All right, kids, settle down! We know that’s hardly the most ingenious headline (or egregious cliché) we could have come up with for today’s “Image of the Week” but, for those who remember their Champaign-Urbana rock lineage and where The Elvis Brothers fits in, it sure speaks the simple truth. Does it not?
We’ve been brushing up on our Elvisology since visiting the Sousa Archives & Center for American Music on the University of Illinois campus late last year, where we viewed a modest exhibit titled “Live from the Crossroads” featuring vivid portraits of local and touring rock ‘n roll artists as they performed in the C-U during the Eighties. Photographer and then-music scene perennial Della Perrone captured glimpses of acts like Combo Audio, Adrian Belew, The Vertebrats, and the Elvises – Rob Elvis (Rob Newhouse), Graham Elvis (Graham Walker), Brad Elvis (Brad Steakley), and sometimes Adam Elvis (Adam Schmitt) – in their prime. One whole wall is primarily devoted to those wily Elvis Brothers, a pop-rockabilly group with Beatles-style harmony who gave their fans high-energy shows and a pair of coveted studio albums on Priority/CBS, Movin’ Up from 1983 and Adventure Time from 1985. A third, Now Dig This, appeared a decade after the first on Chicago indie label Recession Records before they called it a day.
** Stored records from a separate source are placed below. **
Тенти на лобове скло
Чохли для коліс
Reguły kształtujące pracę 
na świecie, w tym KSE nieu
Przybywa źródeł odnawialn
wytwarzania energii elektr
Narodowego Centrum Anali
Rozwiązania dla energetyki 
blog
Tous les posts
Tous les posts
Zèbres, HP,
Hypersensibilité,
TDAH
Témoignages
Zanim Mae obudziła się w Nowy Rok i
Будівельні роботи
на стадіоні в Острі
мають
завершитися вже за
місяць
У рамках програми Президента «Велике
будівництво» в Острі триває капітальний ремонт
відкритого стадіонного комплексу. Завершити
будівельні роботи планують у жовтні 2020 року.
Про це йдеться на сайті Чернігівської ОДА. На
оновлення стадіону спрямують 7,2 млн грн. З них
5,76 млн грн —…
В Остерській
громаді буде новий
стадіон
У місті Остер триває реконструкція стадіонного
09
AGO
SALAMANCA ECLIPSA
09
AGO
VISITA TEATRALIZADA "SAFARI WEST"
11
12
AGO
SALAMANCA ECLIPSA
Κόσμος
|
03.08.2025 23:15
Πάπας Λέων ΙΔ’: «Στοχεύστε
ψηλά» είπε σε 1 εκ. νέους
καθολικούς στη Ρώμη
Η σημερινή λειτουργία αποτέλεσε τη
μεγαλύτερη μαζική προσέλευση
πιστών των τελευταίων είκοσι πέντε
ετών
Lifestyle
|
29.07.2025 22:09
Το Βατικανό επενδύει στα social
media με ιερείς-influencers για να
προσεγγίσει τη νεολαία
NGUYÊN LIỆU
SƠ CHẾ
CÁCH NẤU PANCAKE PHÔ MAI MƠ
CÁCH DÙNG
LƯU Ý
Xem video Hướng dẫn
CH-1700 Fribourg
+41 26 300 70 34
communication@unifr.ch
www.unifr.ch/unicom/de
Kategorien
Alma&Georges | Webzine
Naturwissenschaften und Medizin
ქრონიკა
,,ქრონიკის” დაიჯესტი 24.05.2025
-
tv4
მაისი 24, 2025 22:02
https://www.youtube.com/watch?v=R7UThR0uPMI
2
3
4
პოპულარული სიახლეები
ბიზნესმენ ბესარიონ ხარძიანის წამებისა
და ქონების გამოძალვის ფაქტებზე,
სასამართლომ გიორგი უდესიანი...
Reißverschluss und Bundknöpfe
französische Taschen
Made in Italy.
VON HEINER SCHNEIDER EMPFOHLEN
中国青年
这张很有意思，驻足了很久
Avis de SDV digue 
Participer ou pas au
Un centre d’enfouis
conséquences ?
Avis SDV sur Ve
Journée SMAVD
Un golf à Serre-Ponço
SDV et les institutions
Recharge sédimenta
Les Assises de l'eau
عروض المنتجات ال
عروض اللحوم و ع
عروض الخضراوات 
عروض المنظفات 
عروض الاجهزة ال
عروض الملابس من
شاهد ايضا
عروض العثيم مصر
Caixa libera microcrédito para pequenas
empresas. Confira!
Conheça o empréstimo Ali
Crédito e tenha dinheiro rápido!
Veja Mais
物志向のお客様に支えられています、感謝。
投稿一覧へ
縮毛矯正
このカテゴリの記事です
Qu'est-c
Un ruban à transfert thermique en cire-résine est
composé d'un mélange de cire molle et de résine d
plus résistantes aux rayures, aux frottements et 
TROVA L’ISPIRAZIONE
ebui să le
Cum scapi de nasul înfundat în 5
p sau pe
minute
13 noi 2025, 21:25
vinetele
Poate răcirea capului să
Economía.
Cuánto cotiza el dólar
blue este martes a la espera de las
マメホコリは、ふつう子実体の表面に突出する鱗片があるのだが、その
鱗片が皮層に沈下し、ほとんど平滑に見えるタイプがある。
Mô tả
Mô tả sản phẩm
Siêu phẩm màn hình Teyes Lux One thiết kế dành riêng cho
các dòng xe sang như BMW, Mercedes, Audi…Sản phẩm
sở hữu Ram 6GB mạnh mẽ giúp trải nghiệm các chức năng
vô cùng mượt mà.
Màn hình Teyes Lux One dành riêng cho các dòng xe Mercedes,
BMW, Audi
Upon chatting local music history with exhibit curator Rory Grennan during our stop at the Sousa Archives, which hosts several exhibits simultaneously throughout the year, we noted a color Perrone print featuring bassist Graham and an apparent bobby-soxer outside a movie theater. We promised Grennan we’d try to discern the origin of that pose and quickly found it in the following clip, a two-minute sequence of the Elvises performing in the Virginia Theatre in downtown Champaign and frolicking outside the former Cinema Theater in downtown Urbana. (Folks who picked up the recently-released book, The Art Theater: Playing Movies for 100 Years, have seen a picture of Roger Ebert standing behind the Cinema’s concession counter.) It was the band’s first music video, per an introductory voice-over by Rob Elvis, produced in late 1983 as a promotion for the Movin’ Up single, “I Know You Shake It.” Rock on:
Quite possibly one of the C-U music scene’s original videos in the MTV tradition, “I Know You Shake It” appears here verbatim from its inclusion on the out-of-print compilation tape NOW SEE THIS, issued by Recession in 1993. (This explains the presence of Rob’s exposition.) Several other segments of that VHS release have been uploaded to the same YouTube channel by the tape’s co-producer who we believe is the next segment’s host, Ron Johnson. Explained in the video’s text description, this on-camera Elvis Brothers interview comes from an unaired pilot for a regional program to be called HOME MADE TV. It was recorded in between the original release of Now Dig This and Recession’s re-release of the two earlier albums, as the conversation makes clear in between the band’s tongue-in-cheek responses:
Barring the temptation of a reunion show, the likes of which have brought back together many former C-U groups in recent years, much of the best evidence we have of The Elvis Brothers outside their three albums are Internet fragments such as these. That said, Della Perrone’s valuable images of the Elvises, et cetera, will be on display at the Sousa Archives through September 29, 2014. This will overlap with another display set to open July 1 that will recount the storied history of Pogo Studio, the downtown Champaign music recording business owned by Mark and Nancy Rubel that recently closed after 33 years. Be sure to take in both collections as well as the James Bond theme music display that has been up since last spring; the latter will be retired with a martini and a smile after March 14.